Every line below that contains the word "Vimal" must be copied.

### Dataset records

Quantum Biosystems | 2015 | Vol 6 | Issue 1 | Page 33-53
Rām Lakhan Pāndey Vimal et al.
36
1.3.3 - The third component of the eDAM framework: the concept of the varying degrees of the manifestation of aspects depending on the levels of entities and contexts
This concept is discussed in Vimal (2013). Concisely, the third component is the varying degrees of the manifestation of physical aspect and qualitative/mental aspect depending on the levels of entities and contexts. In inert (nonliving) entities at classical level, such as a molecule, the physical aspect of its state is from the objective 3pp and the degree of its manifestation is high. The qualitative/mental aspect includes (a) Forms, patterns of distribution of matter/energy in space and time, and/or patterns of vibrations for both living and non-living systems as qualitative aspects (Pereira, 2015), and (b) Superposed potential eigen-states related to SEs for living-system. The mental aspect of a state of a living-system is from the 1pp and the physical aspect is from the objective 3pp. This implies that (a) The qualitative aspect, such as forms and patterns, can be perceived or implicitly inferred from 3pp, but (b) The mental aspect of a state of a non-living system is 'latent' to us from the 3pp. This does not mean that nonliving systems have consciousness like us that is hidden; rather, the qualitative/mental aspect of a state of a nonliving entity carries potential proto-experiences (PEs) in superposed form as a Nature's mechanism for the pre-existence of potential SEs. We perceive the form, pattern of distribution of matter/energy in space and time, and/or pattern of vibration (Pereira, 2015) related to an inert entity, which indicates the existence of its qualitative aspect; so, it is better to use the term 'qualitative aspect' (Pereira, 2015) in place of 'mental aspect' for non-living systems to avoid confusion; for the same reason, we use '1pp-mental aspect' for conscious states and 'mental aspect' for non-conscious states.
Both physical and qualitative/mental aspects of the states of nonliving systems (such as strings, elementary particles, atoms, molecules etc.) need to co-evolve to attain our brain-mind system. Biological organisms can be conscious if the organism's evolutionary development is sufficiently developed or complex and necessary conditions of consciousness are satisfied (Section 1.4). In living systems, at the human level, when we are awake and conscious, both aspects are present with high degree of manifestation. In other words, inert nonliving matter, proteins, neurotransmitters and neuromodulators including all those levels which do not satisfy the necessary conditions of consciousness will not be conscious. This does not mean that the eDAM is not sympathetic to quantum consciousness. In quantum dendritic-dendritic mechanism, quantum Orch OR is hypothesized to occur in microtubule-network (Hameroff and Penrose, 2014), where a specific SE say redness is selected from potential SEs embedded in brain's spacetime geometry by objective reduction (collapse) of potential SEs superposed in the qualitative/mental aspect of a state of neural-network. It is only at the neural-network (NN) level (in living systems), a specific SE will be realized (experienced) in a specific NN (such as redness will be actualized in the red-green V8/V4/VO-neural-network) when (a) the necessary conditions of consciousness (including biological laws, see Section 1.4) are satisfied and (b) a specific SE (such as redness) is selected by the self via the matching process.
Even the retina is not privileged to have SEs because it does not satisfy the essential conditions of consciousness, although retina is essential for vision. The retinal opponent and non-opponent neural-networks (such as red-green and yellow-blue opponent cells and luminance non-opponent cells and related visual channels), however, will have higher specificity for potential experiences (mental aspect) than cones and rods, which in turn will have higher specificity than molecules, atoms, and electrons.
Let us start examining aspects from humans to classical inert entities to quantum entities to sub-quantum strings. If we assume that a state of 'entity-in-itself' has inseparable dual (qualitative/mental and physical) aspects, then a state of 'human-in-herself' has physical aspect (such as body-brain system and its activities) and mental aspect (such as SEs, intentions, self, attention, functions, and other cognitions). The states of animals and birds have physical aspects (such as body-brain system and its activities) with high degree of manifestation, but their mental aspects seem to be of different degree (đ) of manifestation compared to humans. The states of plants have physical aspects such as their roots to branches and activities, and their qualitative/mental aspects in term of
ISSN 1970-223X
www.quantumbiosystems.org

######

Your response:
Rām Lakhan Pāndey Vimal et al.
This concept is discussed in Vimal (2013). Concisely, the third component is the varying degrees of the manifestation of physical aspect and qualitative/mental aspect depending on the levels of entities and contexts. In inert (nonliving) entities at classical level, such as a molecule, the physical aspect of its state is from the objective 3pp and the degree of its manifestation is high. The qualitative/mental aspect includes (a) Forms, patterns of distribution of matter/energy in space and time, and/or patterns of vibrations for both living and non-living systems as qualitative aspects (Pereira, 2015), and (b) Superposed potential eigen-states related to SEs for living-system. The mental aspect of a state of a living-system is from the 1pp and the physical aspect is from the objective 3pp. This implies that (a) The qualitative aspect, such as forms and patterns, can be perceived or implicitly inferred from 3pp, but (b) The mental aspect of a state of a non-living system is 'latent' to us from the 3pp. This does not mean that nonliving systems have consciousness like us that is hidden; rather, the qualitative/mental aspect of a state of a nonliving entity carries potential proto-experiences (PEs) in superposed form as a Nature's mechanism for the pre-existence of potential SEs. We perceive the form, pattern of distribution of matter/energy in space and time, and/or pattern of vibration (Pereira, 2015) related to an inert entity, which indicates the existence of its qualitative aspect; so, it is better to use the term 'qualitative aspect' (Pereira, 2015) in place of 'mental aspect' for non-living systems to avoid confusion; for the same reason, we use '1pp-mental aspect' for conscious states and 'mental aspect' for non-conscious states.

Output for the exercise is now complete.